Le plus souvent, aucune information relative à l'état de santé d'un travailleur n'est obtenue avec des tests d'alcoolémie et de détection de drogue. Les données recueillies ne sont donc en principe pas considérées comme des données sensibles au sens de l’article 9 du RGPD. Néanmoins, lorsque le traitement des résultats du test constitue en un traitement de données relatives à la santé, l’APD estime que cela peut et doit alors se faire dans le respect des principes du RGPD.
La mise en œuvre d'un test de dépistage impliquant une ingérence dans la vie privée du travailleur, il faut tenir compte des principes protégeant sa vie privée. Un de ceux-ci est le principe de proportionnalité.
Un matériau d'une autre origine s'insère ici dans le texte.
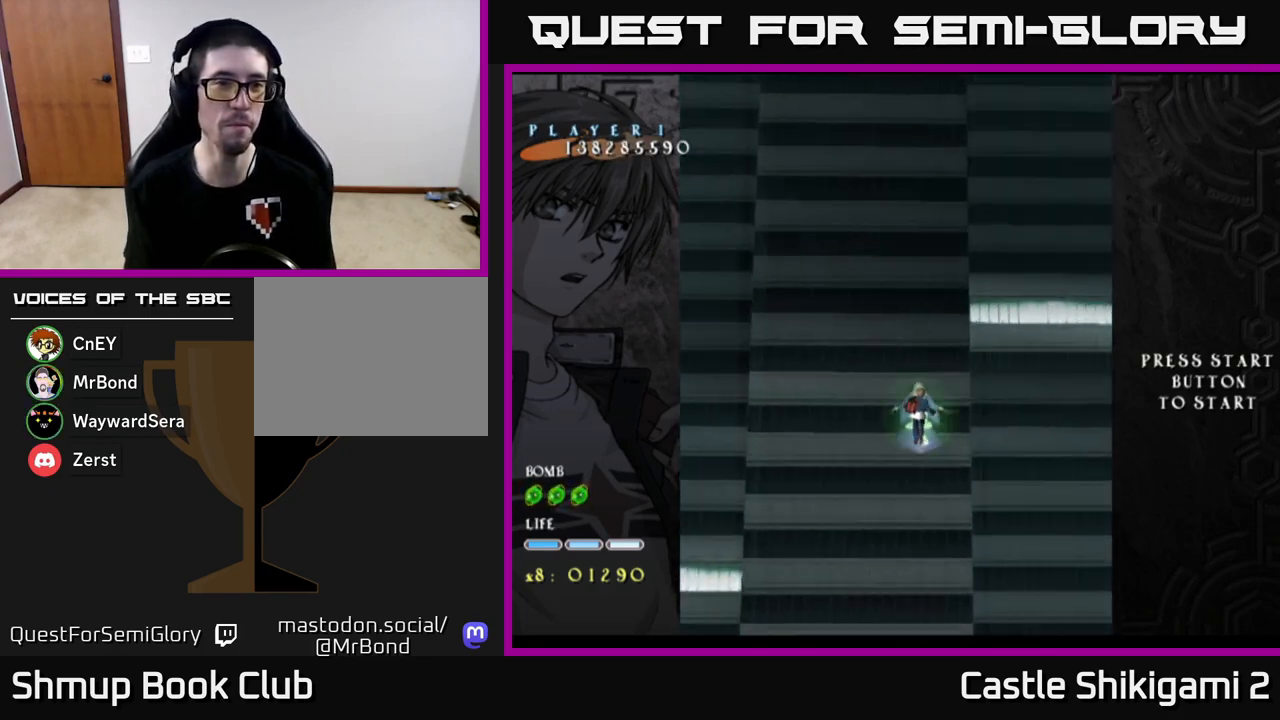
{"buttons": ["X"], "left_stick": "center", "events": []}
Ainsi par exemple, du point de vue de la proportionnalité, un test d’haleine est moins intrusif qu’une prise de sang et est dès lors davantage recommandé.
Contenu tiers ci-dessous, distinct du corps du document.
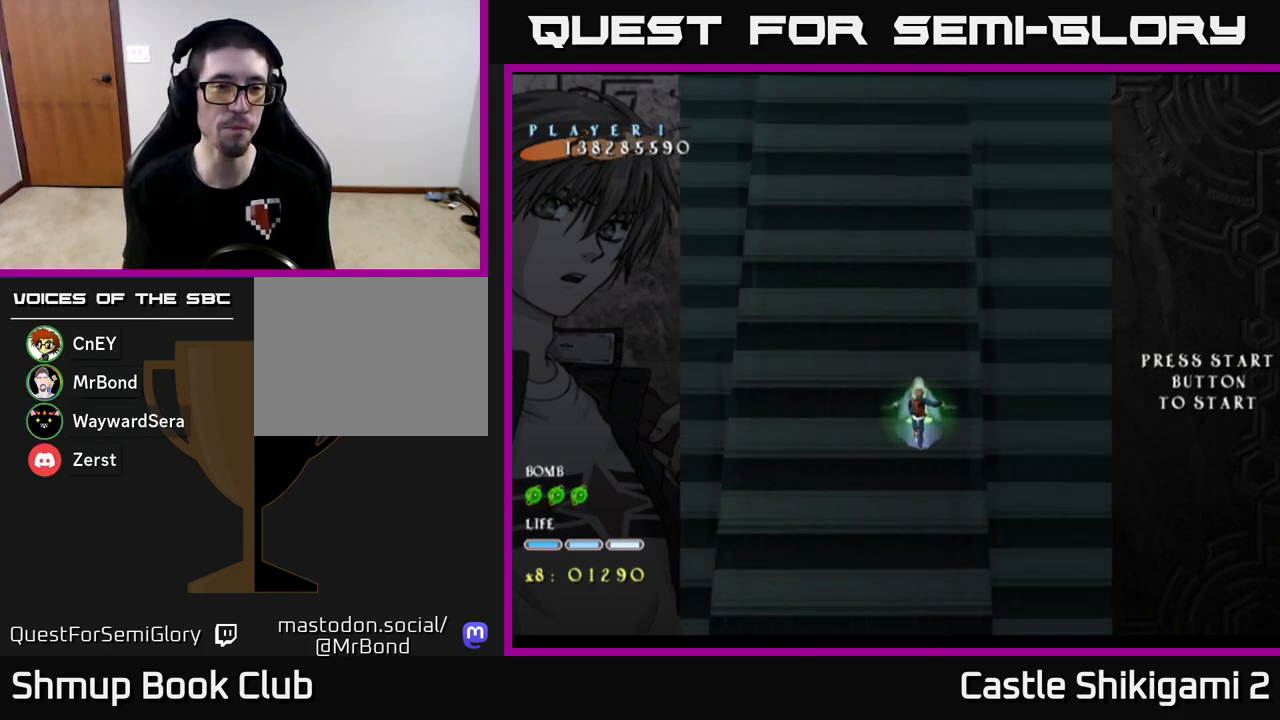
{"buttons": ["X"], "left_stick": "center", "events": [[150, "left_stick", "up"], [350, "left_stick", "center"]]}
Lorsque l'on opte quand même pour une prise de sang, la réalisation de ce test, qui est un acte médical, devra quoi qu'il en soit être assurée par un professionnel de la santé (par exemple le médecin du travail). L'employeur ne peut recevoir du médecin traitant ou du médecin du travail qu’un rapport mentionnant seulement que la personne concernée a suivi le traitement tel que proposé dans le contrat.
La finalité du test ou de l’analyse demandé(e) par l’employeur au médecin du travail est également importante. Il devra s’agir d’une finalité préventive (par exemple en cas de test positif, affecter le travailleur à une fonction comportant moins de risques ou moins de contacts avec le public) et non disciplinaire. En outre, le test doit aussi s’avérer nécessaire et pertinent pour atteindre cette finalité préventive (cela signifie dans l'exemple précité qu’il devra s'agir d'un travailleur qui exerçait encore récemment une telle fonction à risques ou impliquant des contacts avec le public).
La mise en œuvre d'un test d'alcoolémie ou de détection de drogues requiert toujours le consentement du travailleur.
En cas de signes extérieurs d'abus d'alcool sur le lieu de travail, le travailleur s'expose à d'éventuelles mesures disciplinaires. On peut toutefois renoncer aux mesures disciplinaires si le membre du personnel signe une charte de confiance. Cette charte de confiance définit les étapes d'un traitement auquel le travailleur devra se tenir afin de regagner la confiance de son employeur. On procédera ainsi entre autres à un test d'haleine ou à une prise de sang jusqu'à 3 mois après le traitement et moyennant le consentement de la personne concernée.
Même lorsqu'un tel test est réalisé dans le cadre d'une charte de confiance signée par le travailleur ayant pour but de définir les étapes d'un traitement, un consentement explicite du travailleur est nécessaire.